Давай уже, давай, - молю про себя я, глядя, как он высится перед нами в метре над землей.
Сжимаю кулаки, не зная, почему все отверстия в теле грозят сдать одновременно. Вот уже четырнадцать лет в этот день – в этот самый день – я чувствую себя именно так. Это особый день: первый и последний канун Рождества мамы, которые я помню. С тех пор всегда было так. Ее имя тогда не достали, как и мое с папой, но она все равно умерла. Теперь, каждый канун Рождества это ощущение возвращается.
- Что ж…- говорит мистер Чокоте, прочистив горло. – Такого я не ожидал.
Единый выдох прокатился по толпе из почти двухсот человек, наполнив холодный вечерний воздух оргазмическим предвкушением. Кто выживет? Кто станет «добровольцем» в этом году? Жертва, которую рано или поздно приносит каждый. Или, как говорят старики в местном магазине, когда я захожу:
- Некоторым просто приходится дольше скорбеть.
Мой череп наполняет мой же голос. Не тяни! Толпа ропщет, слышатся вопросы и кое-где брань.
- Я с горечью и печалью смотрю на наш выбор, дар нашему защитнику Саумен Кару на Кувиасуквик - наши зимнее празднество и пир. Но всем нужно есть, - глаза мистера Чокоте шарят по толпе, угольно-черные, но с блестками темно-карего. Найдя меня, они останавливаются.
Серьезно? Нет… это неправда! Под его взглядом мои ноги становятся ватными.
Мэр хмурится и кивает, не отрывая от меня взгляда.
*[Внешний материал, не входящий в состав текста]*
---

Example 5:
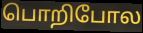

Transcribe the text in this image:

பொறிபோலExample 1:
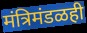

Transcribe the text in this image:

मंत्रिमंडळही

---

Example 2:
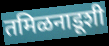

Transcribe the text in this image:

तमिळनाडूशी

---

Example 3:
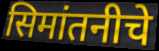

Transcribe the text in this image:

सिमांतनीचे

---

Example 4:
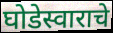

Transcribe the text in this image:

घोडेस्वाराचे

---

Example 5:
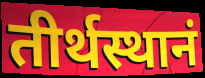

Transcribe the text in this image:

तीर्थस्थानंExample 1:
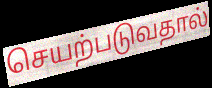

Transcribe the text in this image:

செயற்படுவதால்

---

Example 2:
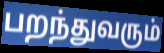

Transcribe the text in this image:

பறந்துவரும்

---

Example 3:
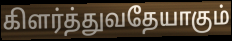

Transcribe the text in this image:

கிளர்த்துவதேயாகும்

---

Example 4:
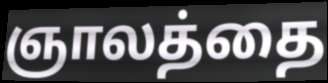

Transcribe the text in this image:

ஞாலத்தை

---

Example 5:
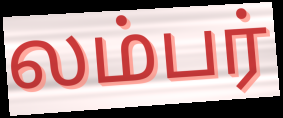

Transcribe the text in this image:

லம்பர்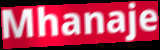
Mhanaje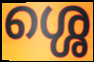
ശ്ശെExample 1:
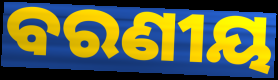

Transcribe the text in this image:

ବରଣୀୟ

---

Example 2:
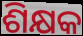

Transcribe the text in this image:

- Не страшись, дитя, - говорит он, спускаясь по ступеням. – Я с тобой, – он поднимает руки, на его растянувшемся красном жилете болтаются золотые цепочки и карманные часы. – Мы все с тобой. Ты наша спасительница в темный час, - произносит он слова, корнями уходящие в незапамятные времена. Чтобы объяснить нашу архаичную беду, остались только легенды. – Мы благодарим тебя за твой дар на священный Кувиасуквик, - он продолжает следовать традиционной речи каждого кануна Рождества.
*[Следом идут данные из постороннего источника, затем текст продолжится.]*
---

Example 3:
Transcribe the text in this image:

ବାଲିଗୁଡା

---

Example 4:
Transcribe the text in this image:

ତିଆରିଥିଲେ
Его слова отдаются в моей голове, затем растворяются в мыслях неразборчивым бормотаньем. Сжимаются кулаки. Глаза мечутся налево, затем направо.
В пластмассовой улыбке мистера Чокоте нет ни чувств, ни жалости, ни понимания. Только осознание своего назначения в мире, когда он спускается по последним ступенькам со сцены и замирает в метре передо мной, где расступилась толпа.
Бежать! Бежать! Бежать… бежать… бежать… Слова сливаются в разуме мантрой, но вместо того, чтобы пошевелиться, я стою с прямой спиной, сжимая и разжимая кулаки. Шевелись, черт возьми! - говорю я себе.
Мэр смеряет взглядом мое обычное тело; не выше полутора метров, черты не женственные, а скорее, как у юноши. Остальные дети в деревне зовут меня Тилагисик, то есть «метла». Стройная и хрупкая, - говaривал отец. – Подожди всего пару лет, малышка ниви. Он всегда звал меня так. Под косматым взглядом мистера Чокоте в моем нутре расползается холод, словно чума из ледяных бабочек.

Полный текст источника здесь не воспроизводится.